EGO’s stock performance
Eldorado Gold (EGO) stock dropped significantly in 2017 due to the standoff with the Greek government and some technical issues at its mines in Turkey. The stock continues to be pummeled due to these issues in 2018.
Year-to-date, EGO has declined 36.2%, more than twice the loss reported by the VanEck Vectors Gold Miners ETF (GDX) in the same period. Among its peers (GDXJ), only New Gold (NGD) stock has recorded a poorer performance with a YTD (year-to-date) loss of 76.0%. Among EGO’s peers, Agnico Eagle Mines (AEM), Yamana Gold (AUY), and IAMGOLD (IAG) have returned -20.3%, -14.7%, and -31.9%, respectively, YTD.

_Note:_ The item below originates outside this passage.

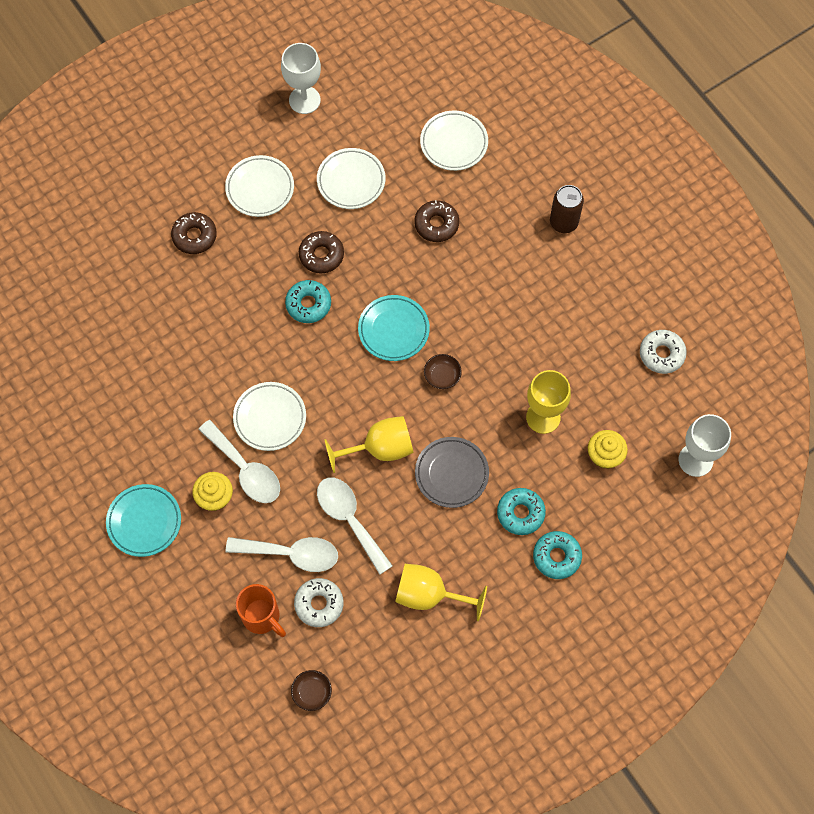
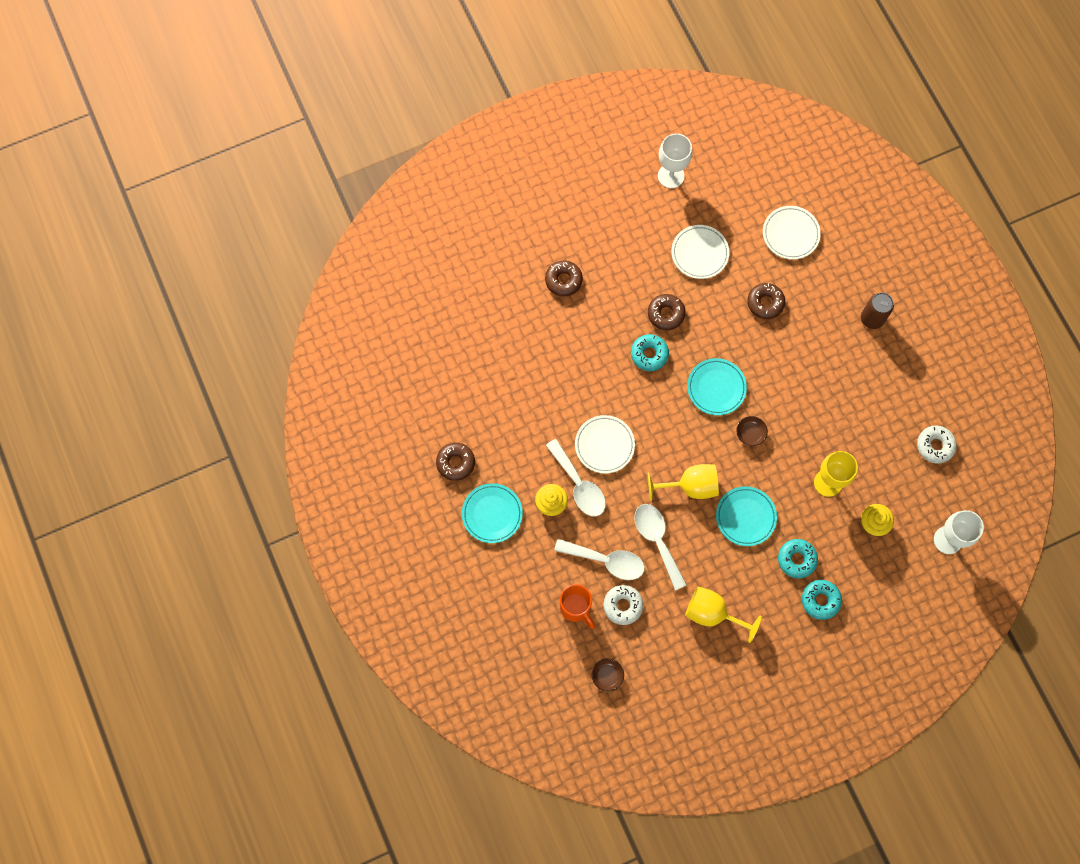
camera: 10 degrees right, 5 degrees up
(92, 468) = (455, 463): none -> brown donut
(260, 188) = (623, 247): white plate -> none
(451, 473) = (745, 517): grey plate -> turquoise plate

On September 18, Eldorado said it would seek 750 million euros in compensation from Greece for damages suffered due to delays in the issuance of permits for its Skouries project. On May 22, the news came out that Greece was aiming to resolve a long-standing standoff with Eldorado Gold about its development work.
Following this positive announcement, Eldorado Gold stock skyrocketed and closed 16.8% higher on May 22. However, there hasn’t been an update on this issue to date, resulting in losses for the company.
EGO’s Q3 2018 results
Eldorado is expected to release its third-quarter results on October 26, followed by a conference call. The company is expected to provide an update on the negotiations with the Greek government during its third-quarter results. If the company can obtain all the permits required to resume the work at Skouries, it’s expected to remove a significant overhang from the stock.
Skouries is one of Eldorado Gold’s most valuable mines. Skouries has 23 years of estimated mine life with an expected annual production of 140,000 ounces of gold and 67.0 million pounds of copper.